Though I don’t know of any artist who has cited the song as a direct influence, “Mickey” has to have at least subconsciously brought about the naughts trend of bringing pop onto the football field. Drumline songs by the likes of Gwen Stefani (“Hollaback Girl”, “What You Waitin’ For”) and Beyonce (“Get Me Bodied”, “Girls (Who Run the World)”) may have the opposite poise of Basil’s tongue-in-cheek boy crazy vapid cheerleader, but the song at least serves as a sonic ancestor who mapped the sociological terrain of high school sports first. Closer still in relationship is the call and response rah-rah chants of Avril Lavinge and Dr. Luke’s “Girlfriend”, which, like “Mickey”, is practically a cover of a powerpop song (The Rubinoos’s “I Want to Be Your Boyfriend”). Likewise to its spiritual kin, Lavigne, in twisting the gender of the original, puts forth an oppositional posture to the original (“I want to be your boyfriend” becomes “I don’t like your boyfriend”).

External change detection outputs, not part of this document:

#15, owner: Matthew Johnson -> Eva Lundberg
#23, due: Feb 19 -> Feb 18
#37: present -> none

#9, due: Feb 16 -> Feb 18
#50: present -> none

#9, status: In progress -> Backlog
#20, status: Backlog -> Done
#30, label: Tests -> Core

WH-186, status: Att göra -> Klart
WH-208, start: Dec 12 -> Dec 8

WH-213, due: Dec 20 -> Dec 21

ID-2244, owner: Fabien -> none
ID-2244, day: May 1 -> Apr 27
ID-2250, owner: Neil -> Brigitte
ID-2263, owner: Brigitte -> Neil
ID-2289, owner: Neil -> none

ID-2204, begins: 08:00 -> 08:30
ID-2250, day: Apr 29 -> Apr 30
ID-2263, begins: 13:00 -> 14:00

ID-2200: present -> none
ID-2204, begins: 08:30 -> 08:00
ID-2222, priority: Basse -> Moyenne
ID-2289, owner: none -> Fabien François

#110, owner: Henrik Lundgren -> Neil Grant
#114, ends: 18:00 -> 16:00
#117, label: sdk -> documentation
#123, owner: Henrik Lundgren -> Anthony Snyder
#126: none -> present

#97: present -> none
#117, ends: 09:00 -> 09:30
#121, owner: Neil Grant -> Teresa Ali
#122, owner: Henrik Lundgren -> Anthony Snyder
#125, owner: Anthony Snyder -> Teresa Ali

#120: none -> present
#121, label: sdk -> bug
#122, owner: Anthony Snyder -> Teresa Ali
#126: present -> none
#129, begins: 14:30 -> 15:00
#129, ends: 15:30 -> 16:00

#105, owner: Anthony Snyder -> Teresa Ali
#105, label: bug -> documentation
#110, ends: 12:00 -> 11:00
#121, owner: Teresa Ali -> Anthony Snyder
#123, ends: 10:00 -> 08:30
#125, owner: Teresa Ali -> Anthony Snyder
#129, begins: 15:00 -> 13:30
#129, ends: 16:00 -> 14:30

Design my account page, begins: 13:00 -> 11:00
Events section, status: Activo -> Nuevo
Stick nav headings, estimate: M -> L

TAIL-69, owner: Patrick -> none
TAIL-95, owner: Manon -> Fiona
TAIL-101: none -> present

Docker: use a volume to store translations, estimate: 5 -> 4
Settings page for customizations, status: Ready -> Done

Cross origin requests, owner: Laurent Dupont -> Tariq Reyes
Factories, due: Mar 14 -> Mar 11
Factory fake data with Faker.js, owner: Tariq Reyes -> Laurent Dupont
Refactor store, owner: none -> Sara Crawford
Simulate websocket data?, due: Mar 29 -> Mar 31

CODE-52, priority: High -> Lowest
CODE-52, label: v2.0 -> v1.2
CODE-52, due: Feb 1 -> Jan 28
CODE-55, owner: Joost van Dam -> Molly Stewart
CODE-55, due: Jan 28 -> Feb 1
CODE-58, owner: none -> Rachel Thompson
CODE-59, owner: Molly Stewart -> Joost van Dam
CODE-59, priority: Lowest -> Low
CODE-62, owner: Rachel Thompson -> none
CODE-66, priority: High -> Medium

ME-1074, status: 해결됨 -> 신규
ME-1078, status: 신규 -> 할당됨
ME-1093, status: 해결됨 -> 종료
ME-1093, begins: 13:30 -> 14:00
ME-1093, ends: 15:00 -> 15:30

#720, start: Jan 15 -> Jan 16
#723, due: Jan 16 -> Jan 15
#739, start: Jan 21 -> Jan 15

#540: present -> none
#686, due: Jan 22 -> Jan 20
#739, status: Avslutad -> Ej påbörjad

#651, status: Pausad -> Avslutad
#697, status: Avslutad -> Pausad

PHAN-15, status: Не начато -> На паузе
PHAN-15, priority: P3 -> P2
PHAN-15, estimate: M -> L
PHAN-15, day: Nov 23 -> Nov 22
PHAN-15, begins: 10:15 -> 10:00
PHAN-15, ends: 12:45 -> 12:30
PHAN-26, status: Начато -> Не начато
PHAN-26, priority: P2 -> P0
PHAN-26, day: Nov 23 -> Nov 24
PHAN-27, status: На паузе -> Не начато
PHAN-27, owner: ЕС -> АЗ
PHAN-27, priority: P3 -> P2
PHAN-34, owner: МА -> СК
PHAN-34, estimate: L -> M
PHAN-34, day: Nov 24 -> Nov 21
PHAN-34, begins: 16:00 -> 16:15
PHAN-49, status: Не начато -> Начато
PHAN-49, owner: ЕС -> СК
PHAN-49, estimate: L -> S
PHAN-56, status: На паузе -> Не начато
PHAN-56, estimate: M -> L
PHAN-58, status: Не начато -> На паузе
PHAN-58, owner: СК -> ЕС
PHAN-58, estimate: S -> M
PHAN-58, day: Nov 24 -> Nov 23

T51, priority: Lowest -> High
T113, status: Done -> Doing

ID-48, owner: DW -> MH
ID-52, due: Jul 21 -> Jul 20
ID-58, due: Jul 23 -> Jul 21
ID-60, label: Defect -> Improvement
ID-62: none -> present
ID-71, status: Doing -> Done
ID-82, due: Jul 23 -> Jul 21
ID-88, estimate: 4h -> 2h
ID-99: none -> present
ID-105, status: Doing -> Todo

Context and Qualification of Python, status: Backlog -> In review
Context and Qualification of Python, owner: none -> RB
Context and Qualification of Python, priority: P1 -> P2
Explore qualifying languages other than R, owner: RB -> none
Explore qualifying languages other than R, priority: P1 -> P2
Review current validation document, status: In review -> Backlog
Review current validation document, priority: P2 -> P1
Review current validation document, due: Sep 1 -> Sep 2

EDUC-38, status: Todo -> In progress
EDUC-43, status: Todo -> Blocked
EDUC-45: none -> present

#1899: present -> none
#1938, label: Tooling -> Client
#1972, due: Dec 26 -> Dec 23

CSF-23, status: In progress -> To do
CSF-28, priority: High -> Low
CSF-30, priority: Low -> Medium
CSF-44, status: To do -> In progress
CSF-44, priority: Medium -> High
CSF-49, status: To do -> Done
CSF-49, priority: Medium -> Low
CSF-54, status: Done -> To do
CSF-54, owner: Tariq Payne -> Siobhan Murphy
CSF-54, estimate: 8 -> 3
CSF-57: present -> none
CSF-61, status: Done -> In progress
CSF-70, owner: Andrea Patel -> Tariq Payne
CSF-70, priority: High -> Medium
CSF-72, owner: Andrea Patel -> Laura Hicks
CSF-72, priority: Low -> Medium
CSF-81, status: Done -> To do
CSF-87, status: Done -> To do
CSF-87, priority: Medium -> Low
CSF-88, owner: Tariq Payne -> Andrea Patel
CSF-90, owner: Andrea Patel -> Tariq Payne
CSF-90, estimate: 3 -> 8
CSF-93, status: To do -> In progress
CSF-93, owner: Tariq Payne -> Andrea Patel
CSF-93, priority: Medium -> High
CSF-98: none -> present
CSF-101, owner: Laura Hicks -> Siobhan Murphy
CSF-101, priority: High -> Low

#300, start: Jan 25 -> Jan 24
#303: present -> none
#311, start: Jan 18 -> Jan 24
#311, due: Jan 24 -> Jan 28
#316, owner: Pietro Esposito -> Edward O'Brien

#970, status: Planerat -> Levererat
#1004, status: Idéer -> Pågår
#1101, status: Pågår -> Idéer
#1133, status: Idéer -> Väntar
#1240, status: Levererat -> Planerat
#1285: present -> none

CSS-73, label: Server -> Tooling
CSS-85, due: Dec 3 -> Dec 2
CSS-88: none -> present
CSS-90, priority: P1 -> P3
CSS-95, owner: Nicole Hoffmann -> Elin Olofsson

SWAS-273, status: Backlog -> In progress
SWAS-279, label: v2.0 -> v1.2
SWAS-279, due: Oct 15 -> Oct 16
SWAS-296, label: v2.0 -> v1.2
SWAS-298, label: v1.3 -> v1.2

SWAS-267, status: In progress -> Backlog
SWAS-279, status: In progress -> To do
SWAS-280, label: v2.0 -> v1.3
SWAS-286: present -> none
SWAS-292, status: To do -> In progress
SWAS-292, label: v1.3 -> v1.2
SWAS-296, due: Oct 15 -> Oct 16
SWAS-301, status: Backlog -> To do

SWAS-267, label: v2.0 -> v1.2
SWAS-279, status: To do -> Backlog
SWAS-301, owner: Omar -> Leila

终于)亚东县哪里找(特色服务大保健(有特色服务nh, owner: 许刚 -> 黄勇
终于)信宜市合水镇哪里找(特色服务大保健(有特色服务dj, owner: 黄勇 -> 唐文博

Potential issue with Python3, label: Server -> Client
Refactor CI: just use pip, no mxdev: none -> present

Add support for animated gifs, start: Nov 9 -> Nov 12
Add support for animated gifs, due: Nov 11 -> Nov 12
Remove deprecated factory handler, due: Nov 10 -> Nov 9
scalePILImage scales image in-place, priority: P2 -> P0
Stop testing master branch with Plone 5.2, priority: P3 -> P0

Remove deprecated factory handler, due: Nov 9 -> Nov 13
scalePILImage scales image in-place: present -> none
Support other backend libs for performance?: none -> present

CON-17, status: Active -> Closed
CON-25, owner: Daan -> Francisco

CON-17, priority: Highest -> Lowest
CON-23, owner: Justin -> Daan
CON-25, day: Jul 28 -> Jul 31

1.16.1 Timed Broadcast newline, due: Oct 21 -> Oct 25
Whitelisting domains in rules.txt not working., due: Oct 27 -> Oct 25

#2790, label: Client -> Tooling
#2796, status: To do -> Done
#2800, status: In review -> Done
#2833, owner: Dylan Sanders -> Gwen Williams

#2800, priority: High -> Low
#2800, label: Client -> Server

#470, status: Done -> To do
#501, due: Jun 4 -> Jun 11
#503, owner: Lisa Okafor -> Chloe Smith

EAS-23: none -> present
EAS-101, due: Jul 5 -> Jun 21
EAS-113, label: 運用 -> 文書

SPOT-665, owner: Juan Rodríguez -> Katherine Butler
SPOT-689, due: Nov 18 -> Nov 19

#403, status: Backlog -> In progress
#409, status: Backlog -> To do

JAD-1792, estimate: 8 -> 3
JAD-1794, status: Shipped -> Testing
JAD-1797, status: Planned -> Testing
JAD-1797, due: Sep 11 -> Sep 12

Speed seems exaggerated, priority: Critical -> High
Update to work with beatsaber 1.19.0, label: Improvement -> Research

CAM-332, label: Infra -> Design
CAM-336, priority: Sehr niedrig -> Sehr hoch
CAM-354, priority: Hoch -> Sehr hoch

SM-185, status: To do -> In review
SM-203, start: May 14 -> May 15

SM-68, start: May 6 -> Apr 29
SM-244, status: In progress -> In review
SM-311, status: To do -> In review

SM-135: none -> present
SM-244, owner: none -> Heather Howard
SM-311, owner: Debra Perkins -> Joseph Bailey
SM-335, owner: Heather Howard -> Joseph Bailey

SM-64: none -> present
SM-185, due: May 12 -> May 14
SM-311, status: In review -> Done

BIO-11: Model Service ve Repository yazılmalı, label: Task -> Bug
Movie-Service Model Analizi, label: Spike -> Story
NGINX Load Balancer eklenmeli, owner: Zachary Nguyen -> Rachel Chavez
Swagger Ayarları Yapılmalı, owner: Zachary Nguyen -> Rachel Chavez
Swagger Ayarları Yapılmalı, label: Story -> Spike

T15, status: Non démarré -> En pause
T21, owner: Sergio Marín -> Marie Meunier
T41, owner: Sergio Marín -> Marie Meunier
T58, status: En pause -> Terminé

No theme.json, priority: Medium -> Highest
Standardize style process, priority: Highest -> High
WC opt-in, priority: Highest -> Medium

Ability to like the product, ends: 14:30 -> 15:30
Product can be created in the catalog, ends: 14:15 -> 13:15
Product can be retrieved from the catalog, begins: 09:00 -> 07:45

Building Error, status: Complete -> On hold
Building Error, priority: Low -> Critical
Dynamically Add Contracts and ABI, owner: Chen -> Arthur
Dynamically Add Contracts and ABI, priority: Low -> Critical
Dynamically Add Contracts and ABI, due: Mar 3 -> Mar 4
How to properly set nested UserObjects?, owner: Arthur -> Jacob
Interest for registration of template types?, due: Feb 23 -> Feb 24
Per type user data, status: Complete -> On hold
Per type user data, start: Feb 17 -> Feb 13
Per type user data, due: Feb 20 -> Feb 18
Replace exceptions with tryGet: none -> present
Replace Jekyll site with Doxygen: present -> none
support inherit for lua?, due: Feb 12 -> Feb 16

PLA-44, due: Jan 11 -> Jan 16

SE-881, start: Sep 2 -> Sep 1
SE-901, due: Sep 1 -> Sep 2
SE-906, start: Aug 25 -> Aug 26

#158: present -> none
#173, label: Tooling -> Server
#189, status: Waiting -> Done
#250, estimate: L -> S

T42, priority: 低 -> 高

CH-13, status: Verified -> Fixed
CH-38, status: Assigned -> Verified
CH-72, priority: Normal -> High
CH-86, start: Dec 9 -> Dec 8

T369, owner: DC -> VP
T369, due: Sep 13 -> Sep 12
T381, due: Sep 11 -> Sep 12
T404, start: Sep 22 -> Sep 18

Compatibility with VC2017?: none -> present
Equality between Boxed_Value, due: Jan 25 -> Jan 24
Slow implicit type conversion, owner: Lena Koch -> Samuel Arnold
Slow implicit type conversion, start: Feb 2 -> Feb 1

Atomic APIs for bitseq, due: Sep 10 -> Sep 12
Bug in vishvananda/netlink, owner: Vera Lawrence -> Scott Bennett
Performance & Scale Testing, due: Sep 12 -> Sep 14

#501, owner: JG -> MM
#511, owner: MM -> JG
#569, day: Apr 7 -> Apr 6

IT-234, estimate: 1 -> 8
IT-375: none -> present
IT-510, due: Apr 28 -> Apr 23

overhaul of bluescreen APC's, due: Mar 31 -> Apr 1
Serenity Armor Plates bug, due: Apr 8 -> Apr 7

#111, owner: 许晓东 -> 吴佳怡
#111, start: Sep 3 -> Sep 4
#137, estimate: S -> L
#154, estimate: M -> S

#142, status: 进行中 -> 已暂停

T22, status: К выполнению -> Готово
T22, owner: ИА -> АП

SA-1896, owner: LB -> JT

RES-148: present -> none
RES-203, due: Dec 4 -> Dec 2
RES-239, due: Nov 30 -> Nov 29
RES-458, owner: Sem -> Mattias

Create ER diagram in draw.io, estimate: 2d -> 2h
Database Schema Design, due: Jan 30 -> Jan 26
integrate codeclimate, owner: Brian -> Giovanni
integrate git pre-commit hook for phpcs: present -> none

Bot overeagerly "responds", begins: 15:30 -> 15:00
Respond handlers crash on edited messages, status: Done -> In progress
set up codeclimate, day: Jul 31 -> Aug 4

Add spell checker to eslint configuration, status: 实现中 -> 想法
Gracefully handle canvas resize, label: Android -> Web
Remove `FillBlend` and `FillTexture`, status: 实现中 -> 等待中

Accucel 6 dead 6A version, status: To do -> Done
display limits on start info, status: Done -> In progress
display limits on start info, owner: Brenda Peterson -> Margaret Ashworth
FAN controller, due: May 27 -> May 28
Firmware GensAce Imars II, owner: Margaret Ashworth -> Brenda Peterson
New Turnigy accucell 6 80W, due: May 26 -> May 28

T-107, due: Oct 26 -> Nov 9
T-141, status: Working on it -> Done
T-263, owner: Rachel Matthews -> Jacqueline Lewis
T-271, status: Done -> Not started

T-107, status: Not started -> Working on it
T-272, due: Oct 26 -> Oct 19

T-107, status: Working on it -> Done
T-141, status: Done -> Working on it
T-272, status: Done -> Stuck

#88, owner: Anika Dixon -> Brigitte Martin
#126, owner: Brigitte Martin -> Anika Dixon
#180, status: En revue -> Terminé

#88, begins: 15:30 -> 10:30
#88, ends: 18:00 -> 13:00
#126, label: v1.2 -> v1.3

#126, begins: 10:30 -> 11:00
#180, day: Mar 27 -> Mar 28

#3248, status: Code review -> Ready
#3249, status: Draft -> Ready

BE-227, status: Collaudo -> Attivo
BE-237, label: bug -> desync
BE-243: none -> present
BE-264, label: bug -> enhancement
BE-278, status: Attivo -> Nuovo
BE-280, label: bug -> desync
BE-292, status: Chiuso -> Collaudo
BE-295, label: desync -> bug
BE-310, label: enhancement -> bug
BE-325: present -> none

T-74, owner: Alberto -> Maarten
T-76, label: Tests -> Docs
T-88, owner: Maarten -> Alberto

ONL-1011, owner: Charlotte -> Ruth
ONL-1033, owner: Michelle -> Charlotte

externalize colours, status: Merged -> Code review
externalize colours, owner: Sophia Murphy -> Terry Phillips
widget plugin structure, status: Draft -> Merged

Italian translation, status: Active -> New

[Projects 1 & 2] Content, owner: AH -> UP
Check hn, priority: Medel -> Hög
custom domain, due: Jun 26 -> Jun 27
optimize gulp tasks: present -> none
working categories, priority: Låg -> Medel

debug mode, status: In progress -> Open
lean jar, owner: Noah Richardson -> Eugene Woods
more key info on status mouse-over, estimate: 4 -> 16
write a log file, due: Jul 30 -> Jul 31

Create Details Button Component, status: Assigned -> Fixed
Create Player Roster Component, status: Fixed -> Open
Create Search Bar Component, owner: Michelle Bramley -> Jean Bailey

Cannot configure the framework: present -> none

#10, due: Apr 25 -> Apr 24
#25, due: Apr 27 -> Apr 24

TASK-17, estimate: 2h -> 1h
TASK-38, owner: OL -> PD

It’s likely Basil will never get the credit she deserves for any of her lasting influence because “Mickey” comes from a place of pure commerciality, the novelty song (making Weird Al’s gesture extra meta- a novelty parody of a novelty song). Yet, she’s already had so much influence and had her hands in so many interesting moments that it almost doesn’t seem worth it to fight for the recognition. Basil seems to do a better job in the background, choreographing music’s foreground as it passes by.